Extract below:

ABRAMS:  Karen, quick response and then I want to ask one other question.

RUSSELL:  You know, I mean the Capitol police have a track record of having problems with African Americans and profiling with their officers, and so maybe they should have a little shame about their interactions with the African American community. 

ABRAMS:  I think this is just an excuse to try and discuss what is not the issue here.  But let me—here‘s the attorney for the congresswoman, talking today about why he doesn‘t think this should be a criminal matter and now bringing up a new topic, and again, I don‘t get it. 

(BEGIN VIDEO CLIP)

RAFFAUF:  This should not be a criminal matter.  That checkpoint that she went through was not secure.  It was based on allowing someone who has one of these pins to just bypass security, so the security officer didn‘t know that she was a congresswoman, why should you be able to pass just because you‘re wearing a pin.

(END VIDEO CLIP)

ABRAMS:  Now the problem isn‘t just about profiling, it‘s about the fact that the Congress isn‘t secure enough, right? 

PORTANOVA:  This is...

ABRAMS:  Let me ask Karen about that. 

PORTANOVA:  (UNINTELLIGIBLE)

RUSSELL:  Well, there seems to be—it seems like there‘s a lack of communication, information and maybe training and that there was a couple of issues here that need to be reviewed by the Capitol police, and again, I think that this probably would have been handled better behind closed doors...

ABRAMS:  Right.

RUSSELL:  ... but when it‘s of a level, it‘s hard for people with egos to step back and say you know what, it was a misunderstanding and you know no harm and no foul, let‘s move on.

ABRAMS:  But don‘t you agree, Karen...

(CROSSTALK)

ABRAMS:  Let me ask you this.  As an African American woman, aren‘t you careful when you make an allegation that someone is doing something to you based on your race?

RUSSELL:  Absolutely.  And so I think that she feels sincerely after many years and many interactions and many altercations...

ABRAMS:  But wouldn‘t you be specific—wouldn‘t you feel like as opposed to just saying, you know this happens in this country, when you make an allegation like this, I would assume that...

RUSSELL:  And she‘s not saying it happened in this country.  She‘s saying it happened here...

ABRAMS:  No, no...

RUSSELL:  ... to me before in the...

(CROSSTALK)

ABRAMS:  Every time I hear her, she‘s talking about the country, about the—that we need to have the discussion about racial profiling in this country.

RUSSELL:  I think we do and I also think we need to talk about the problems with the Capitol police not recognizing Congress people. 

ABRAMS:  But again—but whether they recognize Congress people or not is beside the point.  The question is, if she hit the police officer...

RUSSELL:  Which we don‘t know. 

ABRAMS:  ... which her lawyers are conceding that there was a push, a hit, a shove, whatever it is...

(CROSSTALK)

End of Extract.
Exercise data below:

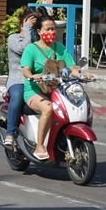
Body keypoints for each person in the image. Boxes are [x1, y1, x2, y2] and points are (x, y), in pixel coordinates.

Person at [20, 15, 87, 161]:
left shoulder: (60, 48)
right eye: (48, 29)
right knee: (48, 108)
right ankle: (39, 146)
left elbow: (72, 68)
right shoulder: (31, 49)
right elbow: (25, 70)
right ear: (39, 31)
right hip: (35, 91)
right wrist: (33, 76)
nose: (52, 32)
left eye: (53, 29)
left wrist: (84, 74)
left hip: (58, 90)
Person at [4, 8, 39, 146]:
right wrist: (26, 31)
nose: (32, 29)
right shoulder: (14, 38)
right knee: (18, 95)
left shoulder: (39, 43)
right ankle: (10, 133)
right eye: (30, 25)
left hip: (38, 80)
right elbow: (24, 49)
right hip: (18, 79)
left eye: (35, 26)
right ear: (22, 25)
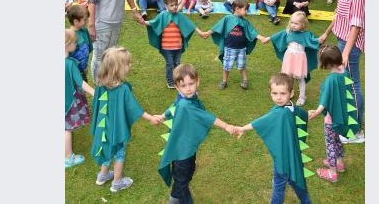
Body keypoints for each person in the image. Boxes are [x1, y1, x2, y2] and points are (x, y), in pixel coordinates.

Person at [153, 64, 241, 204]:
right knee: (183, 178)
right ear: (177, 86)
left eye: (191, 84)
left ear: (197, 81)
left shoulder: (184, 97)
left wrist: (163, 116)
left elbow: (174, 106)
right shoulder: (186, 105)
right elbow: (207, 117)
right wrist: (226, 126)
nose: (188, 88)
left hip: (186, 145)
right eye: (183, 85)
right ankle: (182, 199)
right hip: (182, 150)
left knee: (187, 172)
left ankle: (174, 198)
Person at [89, 47, 162, 192]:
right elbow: (135, 108)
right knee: (119, 153)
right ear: (118, 68)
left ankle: (102, 176)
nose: (130, 66)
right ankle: (117, 182)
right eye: (127, 64)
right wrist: (150, 118)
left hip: (103, 128)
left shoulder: (100, 86)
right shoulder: (123, 90)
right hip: (117, 129)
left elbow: (96, 107)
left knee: (106, 147)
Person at [235, 73, 313, 204]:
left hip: (283, 158)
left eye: (282, 93)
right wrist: (307, 114)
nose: (278, 98)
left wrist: (242, 128)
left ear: (291, 93)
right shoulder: (291, 107)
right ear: (270, 92)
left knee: (278, 186)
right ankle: (306, 201)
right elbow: (301, 113)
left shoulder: (279, 113)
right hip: (293, 155)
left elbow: (260, 122)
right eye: (275, 93)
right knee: (296, 179)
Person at [318, 0, 365, 144]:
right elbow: (340, 15)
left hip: (350, 44)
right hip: (343, 40)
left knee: (353, 85)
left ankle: (356, 131)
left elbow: (356, 24)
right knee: (347, 84)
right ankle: (349, 124)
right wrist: (328, 33)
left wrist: (345, 52)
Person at [307, 45, 360, 183]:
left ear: (327, 64)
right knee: (337, 141)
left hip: (331, 120)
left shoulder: (331, 79)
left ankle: (332, 172)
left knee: (330, 144)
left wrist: (316, 112)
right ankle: (340, 163)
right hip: (342, 117)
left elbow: (324, 100)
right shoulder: (345, 71)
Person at [204, 0, 269, 90]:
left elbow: (252, 32)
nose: (247, 12)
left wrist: (261, 38)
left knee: (242, 66)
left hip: (241, 49)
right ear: (237, 9)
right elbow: (218, 27)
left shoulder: (245, 22)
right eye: (245, 9)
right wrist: (208, 32)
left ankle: (245, 80)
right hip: (229, 48)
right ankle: (224, 81)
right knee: (226, 66)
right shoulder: (228, 18)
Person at [146, 0, 209, 88]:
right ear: (166, 5)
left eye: (176, 4)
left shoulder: (180, 16)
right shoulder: (163, 15)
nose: (175, 7)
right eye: (172, 5)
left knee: (177, 64)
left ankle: (178, 80)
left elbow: (191, 25)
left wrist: (201, 33)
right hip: (166, 47)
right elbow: (153, 23)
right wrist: (142, 21)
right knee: (170, 64)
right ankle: (170, 82)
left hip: (178, 47)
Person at [268, 12, 321, 105]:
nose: (293, 25)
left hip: (299, 59)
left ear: (303, 24)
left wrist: (321, 39)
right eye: (292, 22)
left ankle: (302, 97)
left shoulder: (307, 35)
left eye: (296, 23)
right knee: (288, 76)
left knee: (300, 78)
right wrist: (268, 38)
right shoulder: (288, 32)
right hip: (289, 57)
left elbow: (315, 41)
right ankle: (289, 92)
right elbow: (277, 36)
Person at [65, 29, 95, 168]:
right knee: (67, 129)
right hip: (69, 100)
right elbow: (81, 82)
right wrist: (95, 93)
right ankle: (68, 157)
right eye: (74, 43)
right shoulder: (70, 64)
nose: (76, 45)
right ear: (67, 45)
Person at [67, 5, 94, 76]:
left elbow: (89, 47)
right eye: (85, 20)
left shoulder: (84, 31)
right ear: (75, 21)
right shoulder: (69, 36)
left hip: (83, 70)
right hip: (73, 72)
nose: (87, 21)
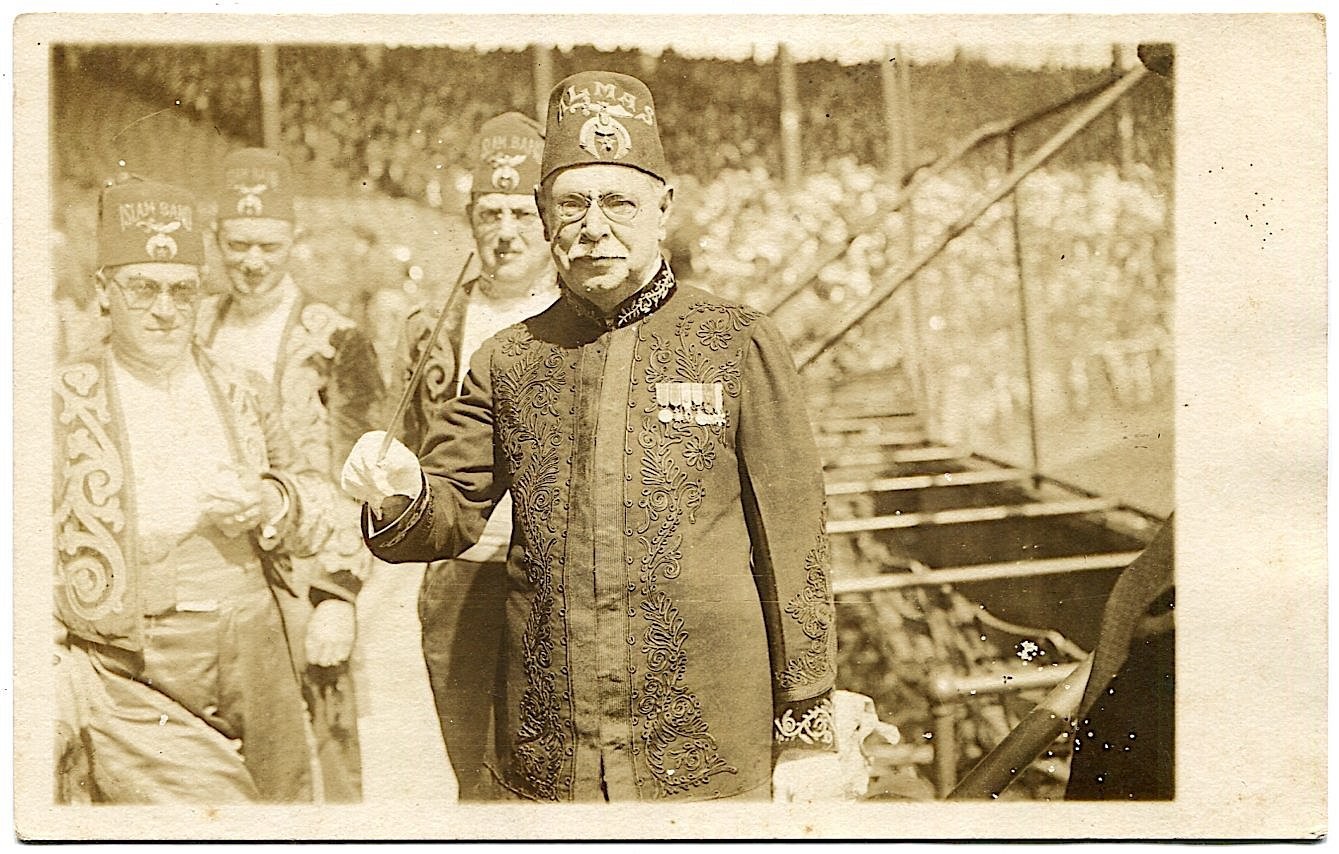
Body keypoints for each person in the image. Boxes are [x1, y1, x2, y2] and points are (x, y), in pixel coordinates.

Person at [342, 71, 837, 802]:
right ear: (545, 218)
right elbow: (445, 515)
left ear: (663, 208)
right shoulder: (507, 359)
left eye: (618, 202)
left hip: (704, 740)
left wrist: (806, 734)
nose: (593, 226)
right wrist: (403, 492)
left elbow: (796, 547)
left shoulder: (736, 341)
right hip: (554, 745)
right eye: (572, 203)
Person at [53, 177, 325, 803]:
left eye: (183, 290)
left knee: (288, 810)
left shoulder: (242, 387)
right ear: (102, 291)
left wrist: (273, 501)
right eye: (142, 288)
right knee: (206, 809)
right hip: (135, 659)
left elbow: (319, 499)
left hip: (257, 641)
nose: (165, 309)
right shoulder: (61, 400)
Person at [197, 148, 386, 802]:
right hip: (216, 582)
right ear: (214, 239)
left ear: (293, 241)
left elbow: (367, 478)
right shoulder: (192, 328)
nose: (251, 262)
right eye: (237, 244)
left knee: (324, 768)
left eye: (268, 245)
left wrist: (339, 596)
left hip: (307, 583)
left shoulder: (336, 338)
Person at [388, 111, 560, 801]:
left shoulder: (583, 321)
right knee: (474, 778)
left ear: (548, 219)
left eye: (523, 212)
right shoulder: (429, 328)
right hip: (458, 579)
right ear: (470, 219)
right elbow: (405, 446)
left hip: (554, 582)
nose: (506, 232)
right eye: (491, 213)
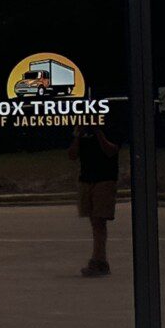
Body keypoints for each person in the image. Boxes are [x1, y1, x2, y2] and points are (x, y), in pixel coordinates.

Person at [74, 106, 122, 276]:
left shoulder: (110, 128)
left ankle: (99, 260)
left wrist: (98, 132)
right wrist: (78, 136)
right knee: (94, 221)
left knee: (99, 220)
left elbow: (111, 151)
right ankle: (100, 260)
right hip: (86, 179)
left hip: (105, 178)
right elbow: (72, 155)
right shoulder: (82, 132)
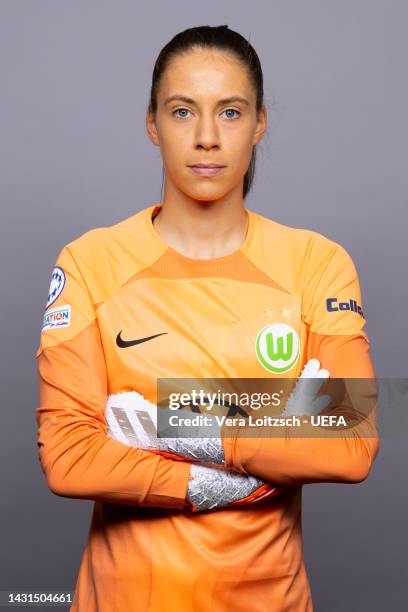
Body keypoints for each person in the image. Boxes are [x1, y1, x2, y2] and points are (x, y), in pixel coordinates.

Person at [35, 25, 380, 612]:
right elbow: (68, 458)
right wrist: (204, 481)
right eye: (181, 111)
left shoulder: (316, 263)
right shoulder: (90, 262)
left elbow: (351, 442)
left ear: (259, 123)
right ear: (152, 124)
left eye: (230, 111)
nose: (205, 138)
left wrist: (185, 428)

End of Exercise data.

▶ _Your assignment_
Answer these questions from the transcript:
(a) In the video clip, what does the attorney for the congresswoman say let someone bypass security at the checkpoint?
(b) What does Russell say the Capitol police have a track record of?
(c) According to Abrams, what are the congresswoman's lawyers conceding?

▶ _Expected answer_
(a) Having one of the pins lets a person bypass security.
(b) Having problems with African Americans and profiling with their officers.
(c) That there was a push, a hit, a shove, whatever it is.